# Start of PROVIDED DATA
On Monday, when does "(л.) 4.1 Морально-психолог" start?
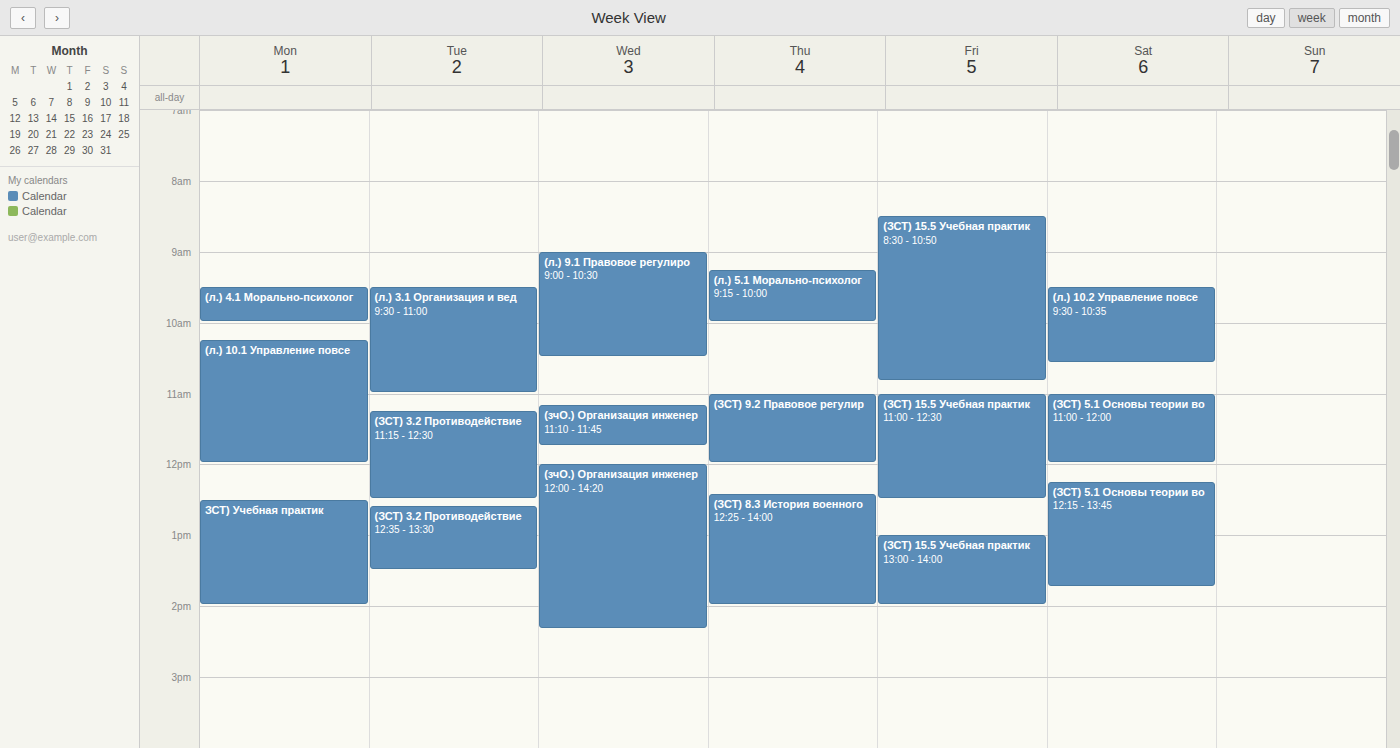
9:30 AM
# End of PROVIDED DATA
# Start of PROVIDED DATA
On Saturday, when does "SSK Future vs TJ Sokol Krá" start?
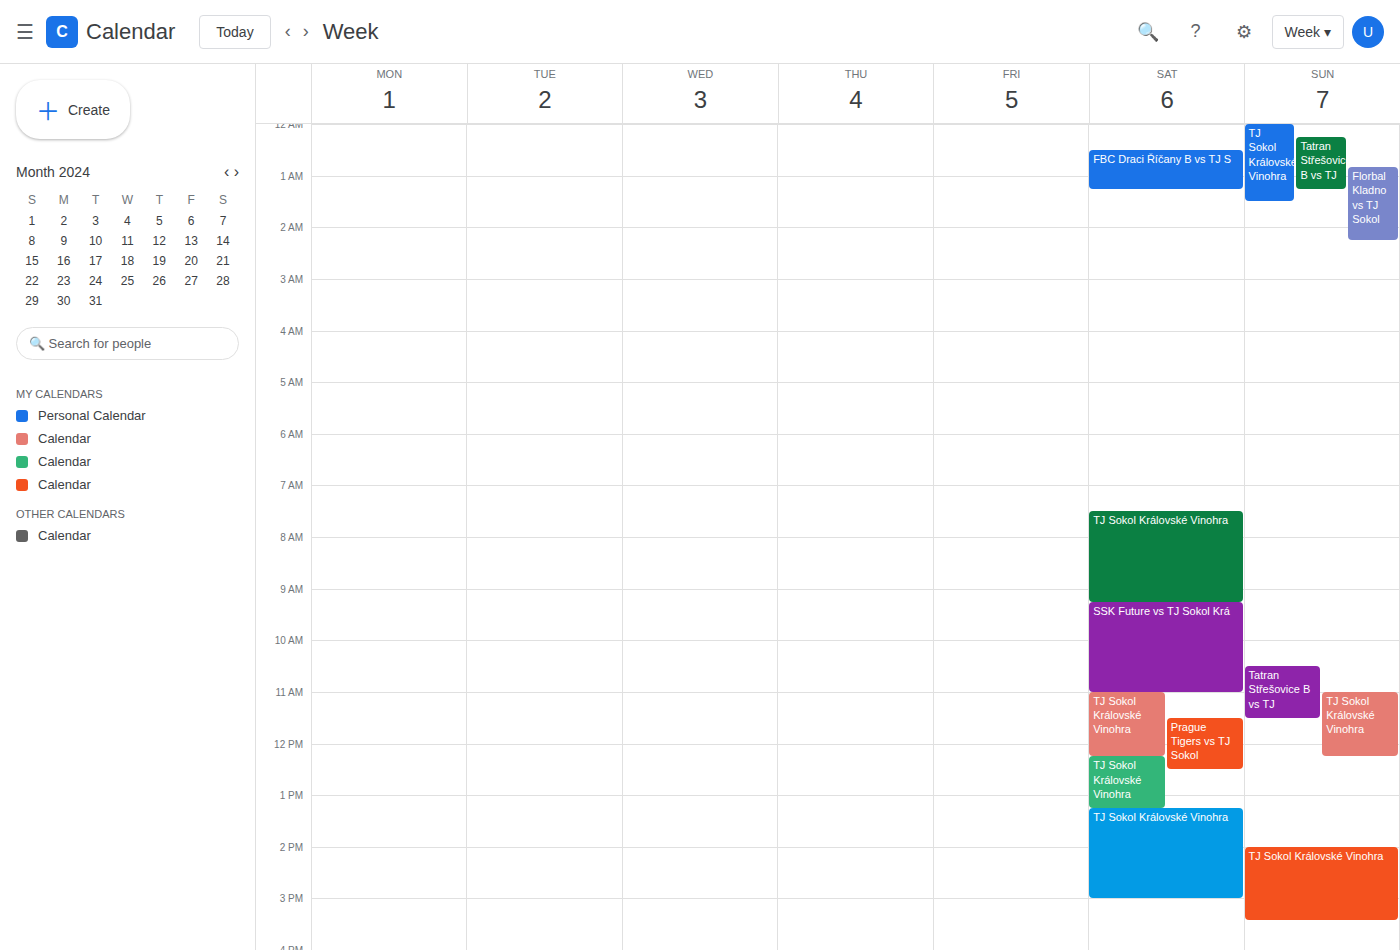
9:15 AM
# End of PROVIDED DATA
# Start of PROVIDED DATA
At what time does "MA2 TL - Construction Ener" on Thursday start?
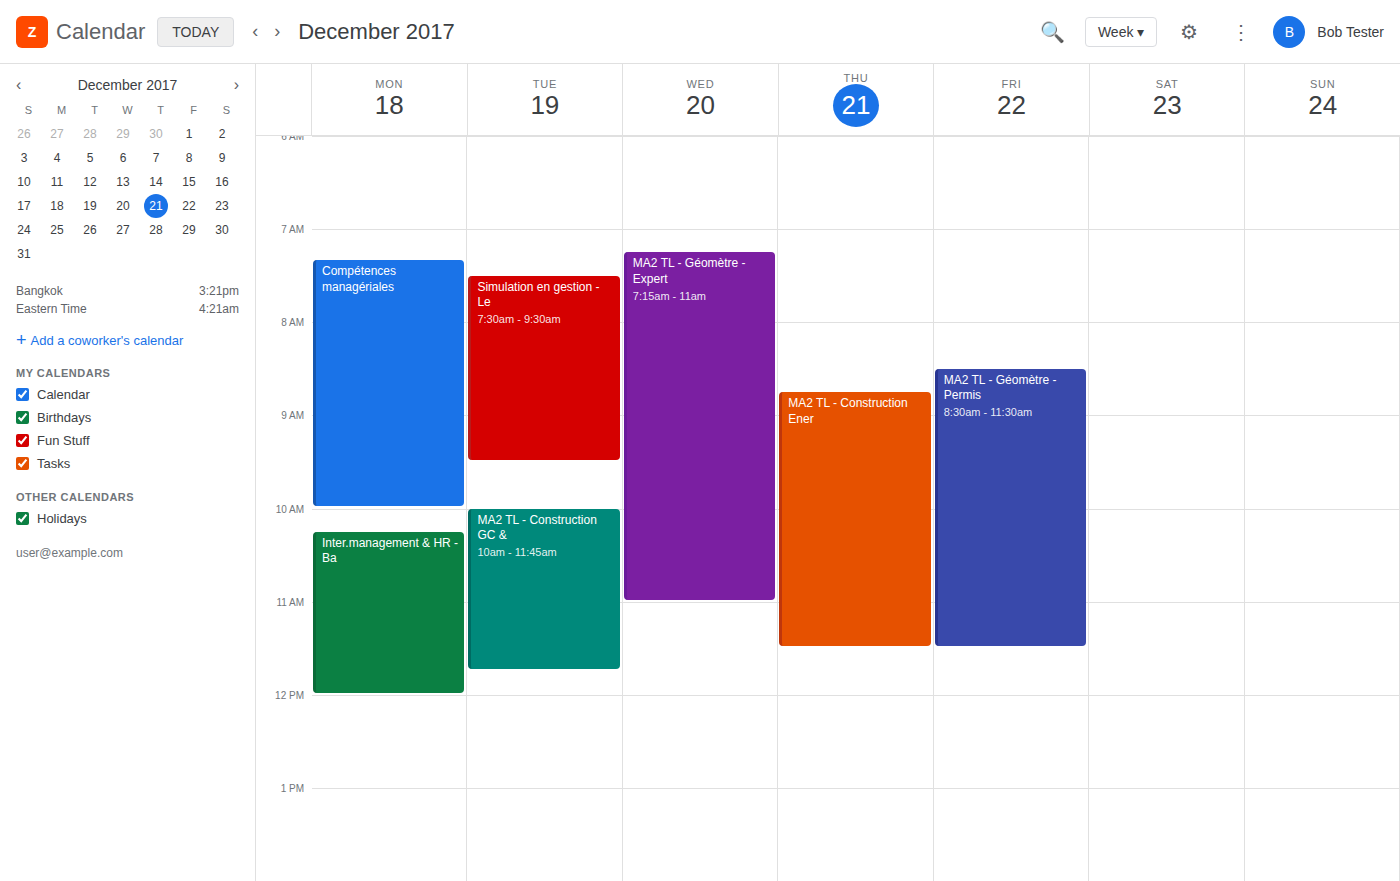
# End of PROVIDED DATA
(GIVEN PROBLEM): Return every line from the listing above that contains the word "when".

(EXERCISE OUTPUT):
On Monday, when does "(л.) 4.1 Морально-психолог" start?
On Saturday, when does "SSK Future vs TJ Sokol Krá" start?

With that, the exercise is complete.